I’ve been trying to go to as many speaker talks as possible recently—trying to make sense of this world, trying to see if the experts can make sense of it. Jodi Kantor told us that because fewer people are absorbing journalism, the worry is that the footprint for potential impact is shrinking. Patrick Radden Keefe told us that our job is to witness the history happening before us; that we must document the downstream impacts and the human stories from these policies. He told us that even if there is no direct impact of writing the story, writing it means it will be cemented in the archive. Jennifer Morgan discussed the emergence of racial capitalism, that we cannot continue to separate the historicities of capitalism and slavery.

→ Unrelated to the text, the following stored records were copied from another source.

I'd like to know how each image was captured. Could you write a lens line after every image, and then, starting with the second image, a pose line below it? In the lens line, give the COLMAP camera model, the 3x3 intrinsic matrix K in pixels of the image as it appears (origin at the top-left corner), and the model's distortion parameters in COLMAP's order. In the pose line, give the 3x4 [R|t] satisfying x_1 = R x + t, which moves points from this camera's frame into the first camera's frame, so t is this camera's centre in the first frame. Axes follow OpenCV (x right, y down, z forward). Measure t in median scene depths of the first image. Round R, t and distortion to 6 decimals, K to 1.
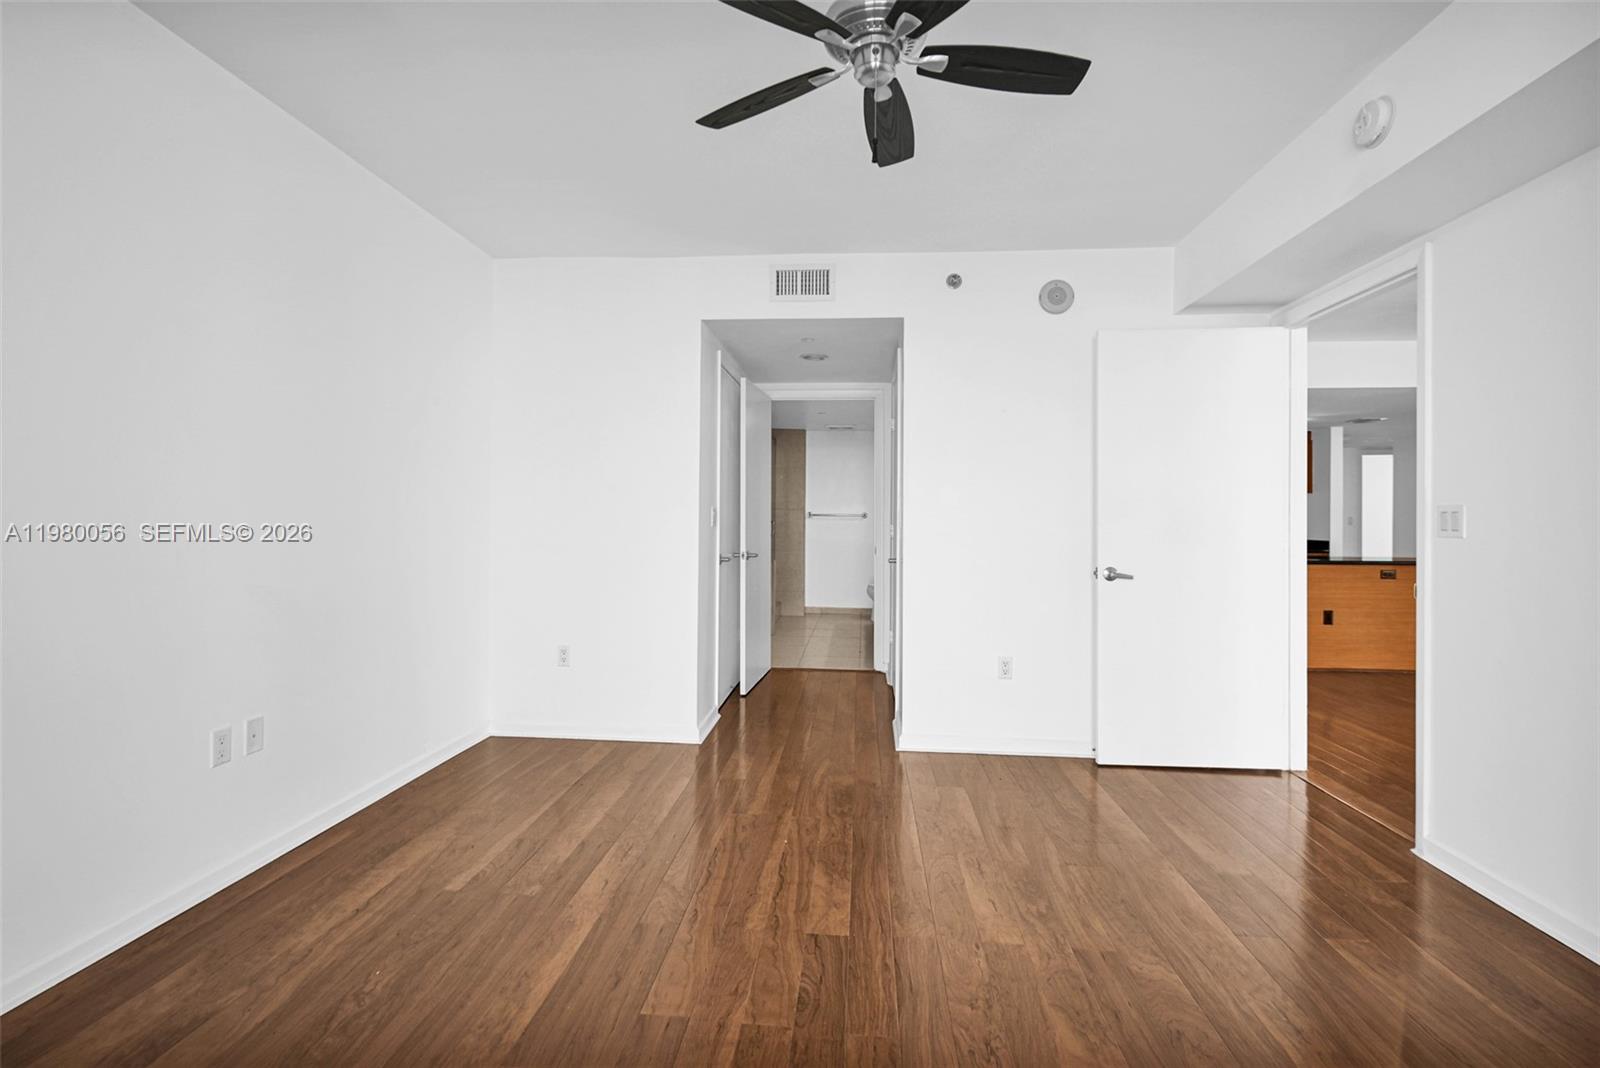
lens RADIAL K [[747.2, 0, 803.3], [0, 747.2, 513.1], [0, 0, 1]] dist [-0.000325, -0.000309]
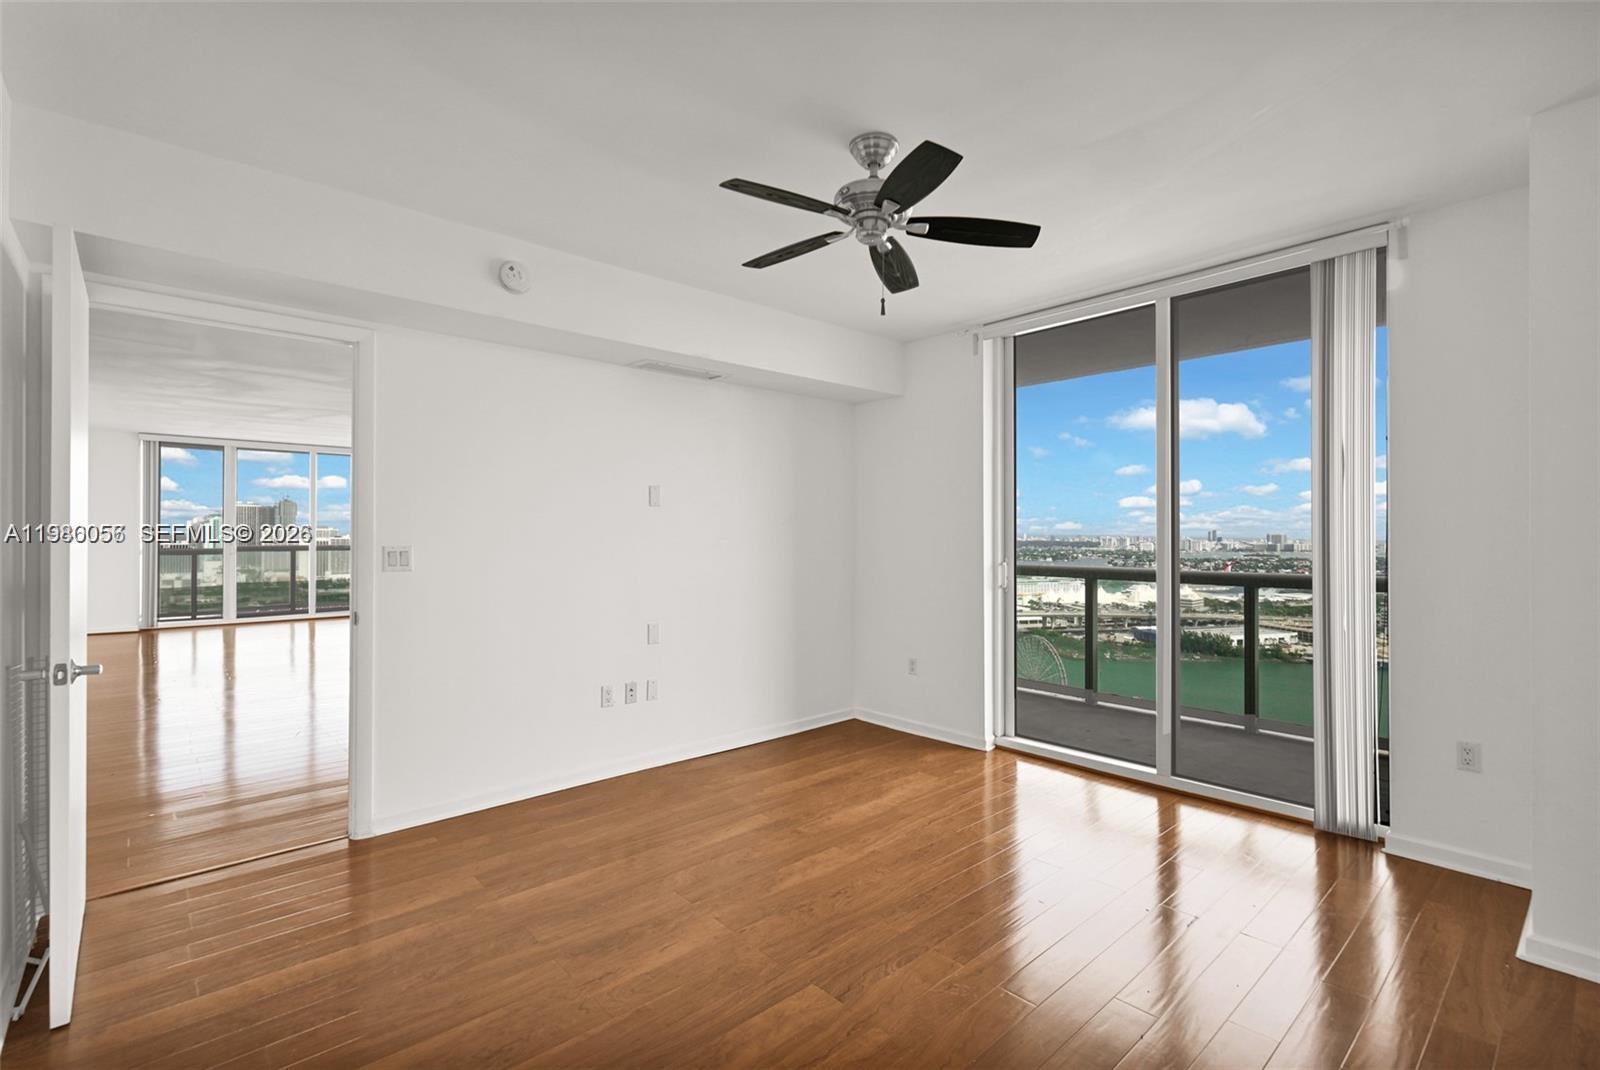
lens RADIAL K [[703.9, 0, 793.3], [0, 703.9, 534.8], [0, 0, 1]] dist [0.017438, -0.000054]
pose [[-0.733008, -0.002171, 0.680216, -0.383736], [-0.006214, 0.999975, -0.003504, -0.025793], [-0.680191, -0.006795, -0.733003, 1.158963]]
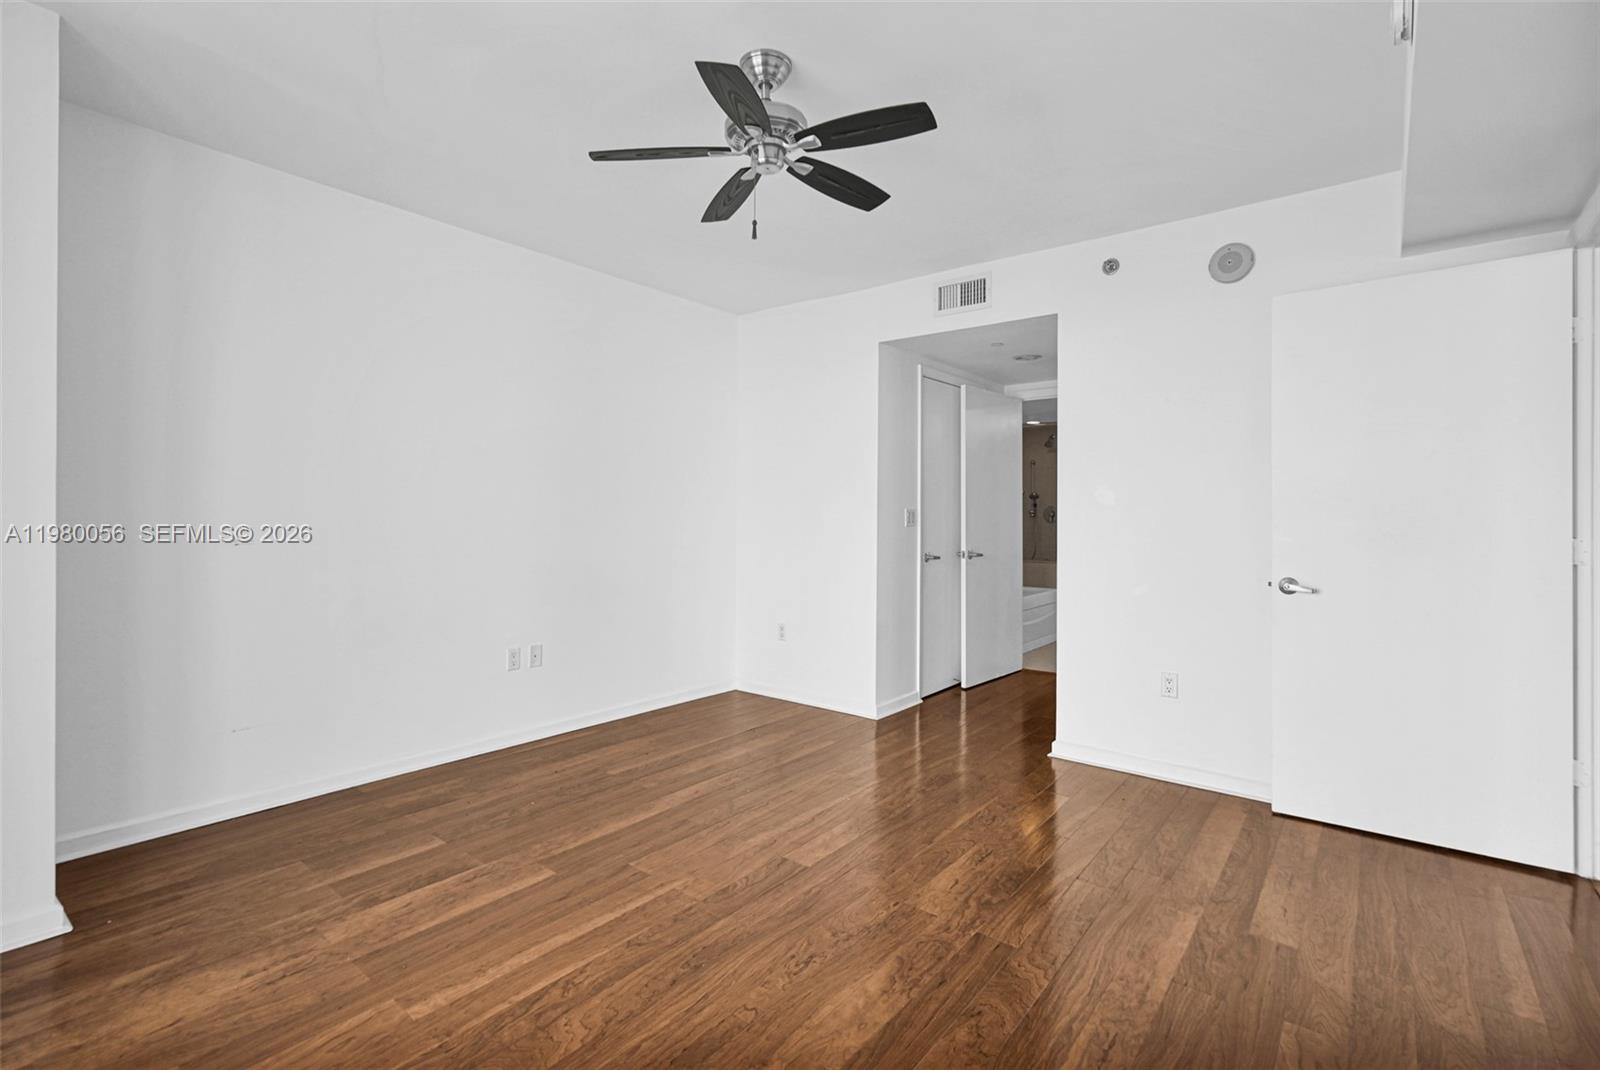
lens RADIAL K [[743.6, 0, 774.9], [0, 743.6, 510.5], [0, 0, 1]] dist [0.002405, -0.000297]
pose [[0.822435, -0.006827, -0.568818, 0.469702], [0.004240, 0.999974, -0.005871, -0.000110], [0.568844, 0.002417, 0.822442, -0.010117]]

Professor Eddie Glaude asked how we raise our babies in this. How do we raise our babies in this? Should we raise babies in this?
I’m trying to make sense of all of this, trying to ferociously write every drop of wisdom down, trying to use it to make sense of this world. After work, I will open spotify and decide whether I listen to Pod Save America or The Athletic Football Show. To listen and engage or to listen and escape. The perpetual fine line.
4/3/25 (but after work)
I flipped on The Athletic Football Show. The Steelers are likely to sign anti-vax, pro-RFK Aaron Rodgers. Ain’t that something—the fine line doesn’t even exist. That’s okay though; that’s never what it was about.